Poem #43: Yet Do I Marvel by Countee Cullen

Estimated Reading Time: 2.5 minutes
Book cover to African American Poetry - An Anthology, 1773-1927, Dover Edition.

Title: Yet Do I Marvel

Countee Cullen

Source:  African-American Poetry: An Anthology, 1773-1927. Dover Thrift Editions. Ed. Joan R. Sherman. 1997. ISBN:  978-0-486-29604-3.

Link: You can find this poem here.


I doubt not God is good, well-meaning, kind
And did He stoop to quibble could tell why
The little buried mole continues blind,
Why flesh that mirrors Him must some day die,
Make plain the reason tortured Tantalus
Is baited by the fickle fruit, declare
If merely brute caprice dooms Sisyphus
To struggle up a never-ending stair.
Inscrutable His ways are, and immune
To catechism by a mind too strewn
With petty cares to slightly understand
What awful brain compels His awful hand.
Yet do I marvel at this curious thing:
To make a poet black, and bid him sing!


The first thing that I realized was that this was a sonnet.  I'm not well-versed in the different poetry styles but I can thank Michael Drout for drilling into my head that 14 lines with a twist at the end means that it's likely a sonnet.  Upon further reflection, it's a sonnet made most famous by Shakespeare.  The first 12 lines are broken into 4 rhyming schemes and then the final two rhy with one another as well as have some twist.  In this poem, we see the speaker condemn God for the ways in which he has created a world with cruelty and innanity. However, some of that seems redeemable because that God also made Black poets who share their words and insights (such as this very poem).
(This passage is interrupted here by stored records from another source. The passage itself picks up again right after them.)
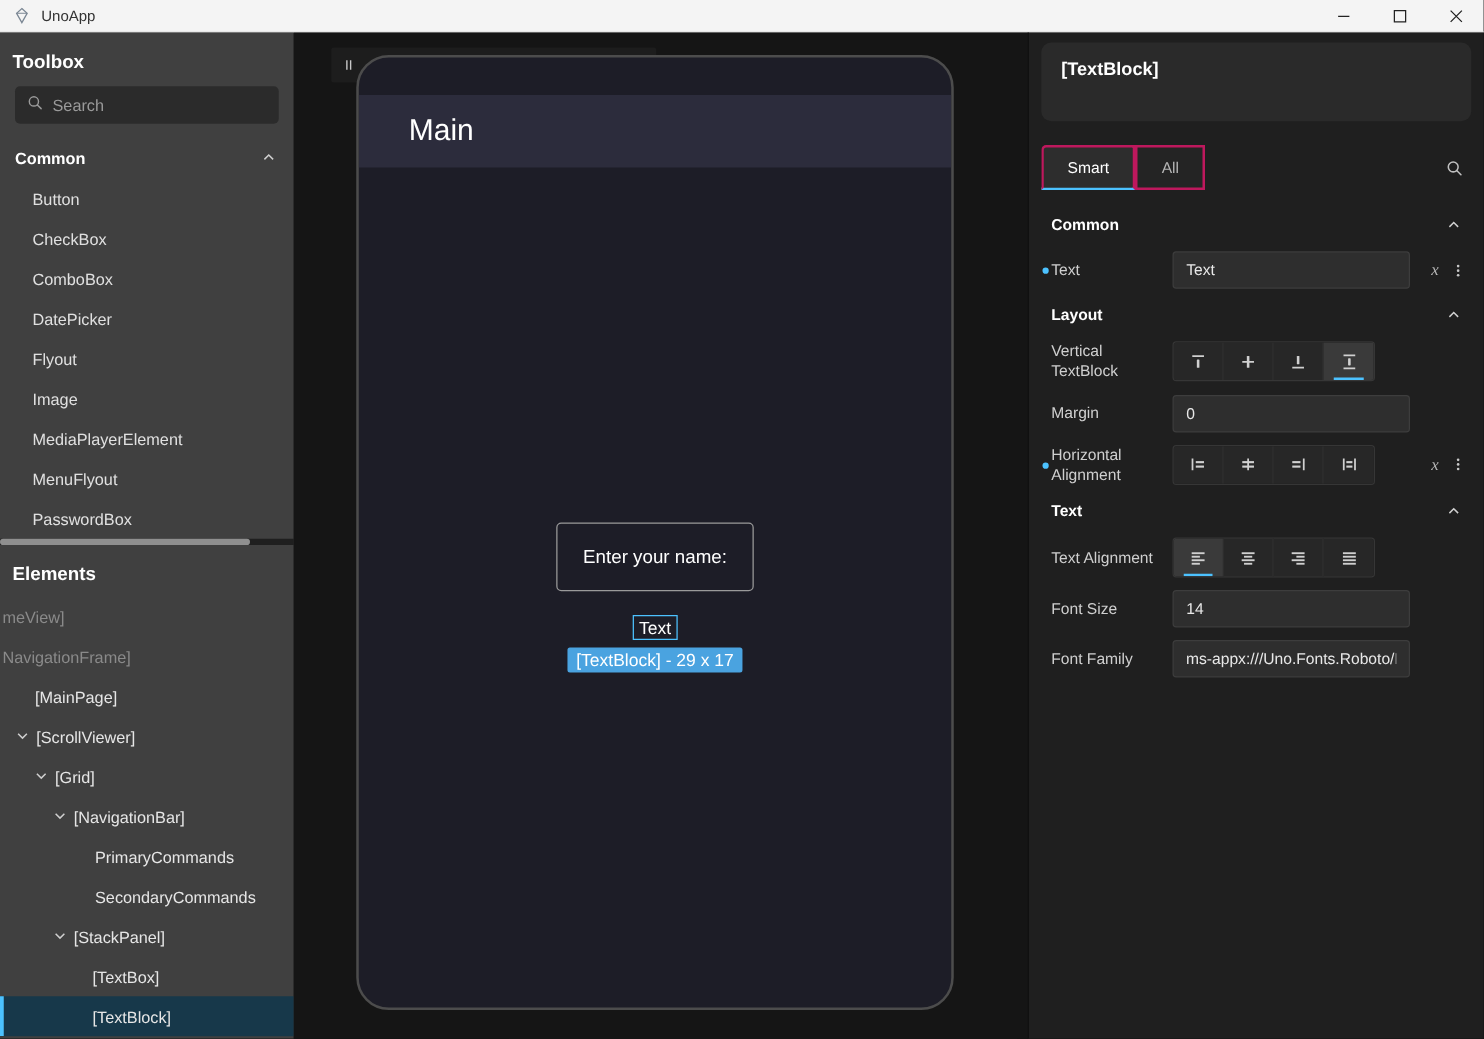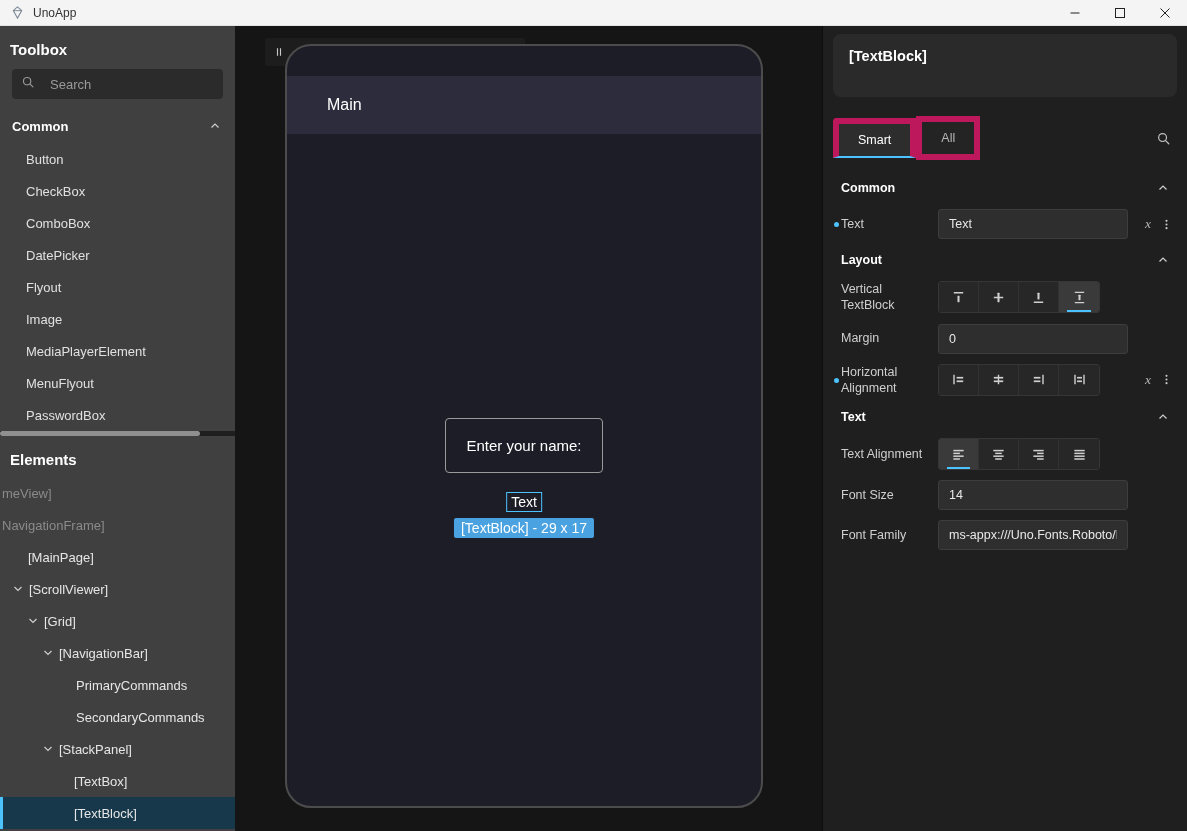--- a/index.html
+++ b/index.html
@@ -21,7 +21,7 @@
   .sidebar { width:235px; background:#404040; color:#e4e4e4; flex:none; display:flex; flex-direction:column; }
   .side-title { font-size:15px; font-weight:bold; color:#fff; padding:15px 10px 9px; }
   .searchbox { margin:2px 12px 10px; height:30px; background:#2b2b2b; border-radius:4px;
-    display:flex; align-items:center; padding:0 9px; gap:15px; }
+    display:flex; align-items:center; padding:0 9px; gap:7px; }
   .searchbox input { background:transparent; border:none; outline:none; color:#ddd; font-size:13px; width:150px; }
   .searchbox input::placeholder { color:#9a9a9a; }
   .cat-header { height:34px; display:flex; align-items:center; justify-content:space-between;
I'm also fascinated by the weaving of references from moles to Greek myth to psychology. It's a great mixture, a survey of places we look to meaning (the physical world, the spiritual world, and the mind).  These things are inexplicable or hard to understand God's reasoning and yet, God has also delivered black poet.
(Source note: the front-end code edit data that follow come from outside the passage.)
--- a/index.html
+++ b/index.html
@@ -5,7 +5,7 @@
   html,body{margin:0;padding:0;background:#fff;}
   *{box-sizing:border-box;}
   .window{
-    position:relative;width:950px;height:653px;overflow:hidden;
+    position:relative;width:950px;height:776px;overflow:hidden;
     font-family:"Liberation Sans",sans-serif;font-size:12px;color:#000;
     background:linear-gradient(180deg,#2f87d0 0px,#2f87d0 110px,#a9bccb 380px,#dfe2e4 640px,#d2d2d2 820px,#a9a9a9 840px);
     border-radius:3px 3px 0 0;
Those are my thoughts.  What did you find interesting about the poem?

About the reflections
This poem is part of a 365 day challenge project that focuses on a poem a day.  Similar projects have included short shorties and photo reflections. Part of the intention of this year's project is to develop a better appreciation and means of reflecting on poetry, something that has never been a strong suit for me.  These reflections therefore do not represent a definitive assessment of the work by me. They are merely an opportunity for me to have a public conversation about what they mean in order to help myself better understand them and mayhaps have a conversation with readers for further insight.